Exercise inputs:
────────
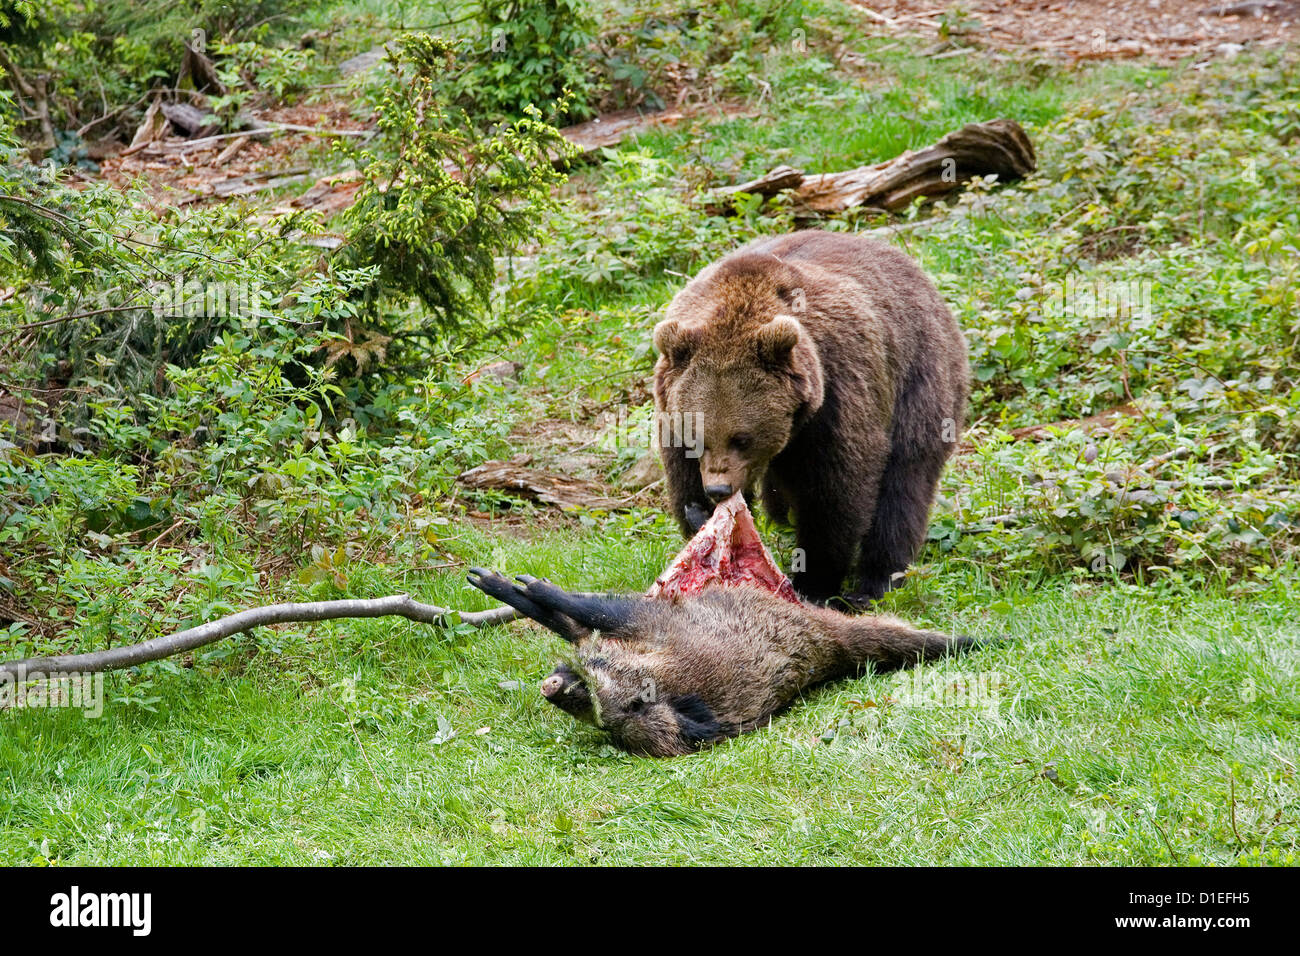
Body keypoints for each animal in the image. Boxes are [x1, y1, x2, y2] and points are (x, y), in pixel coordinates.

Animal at [650, 230, 967, 606]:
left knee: (904, 484)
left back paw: (876, 583)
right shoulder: (670, 408)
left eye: (742, 438)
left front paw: (815, 581)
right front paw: (701, 518)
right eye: (697, 437)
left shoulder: (836, 389)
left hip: (918, 375)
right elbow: (683, 478)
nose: (718, 488)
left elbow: (837, 492)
────────
About this task:
Check the listing above for lines containing the string "left", and copy each one.

Answer for this exercise:
left knee: (904, 484)
left back paw: (876, 583)
left eye: (742, 438)
left front paw: (815, 581)
left shoulder: (836, 389)
left hip: (918, 375)
left elbow: (837, 492)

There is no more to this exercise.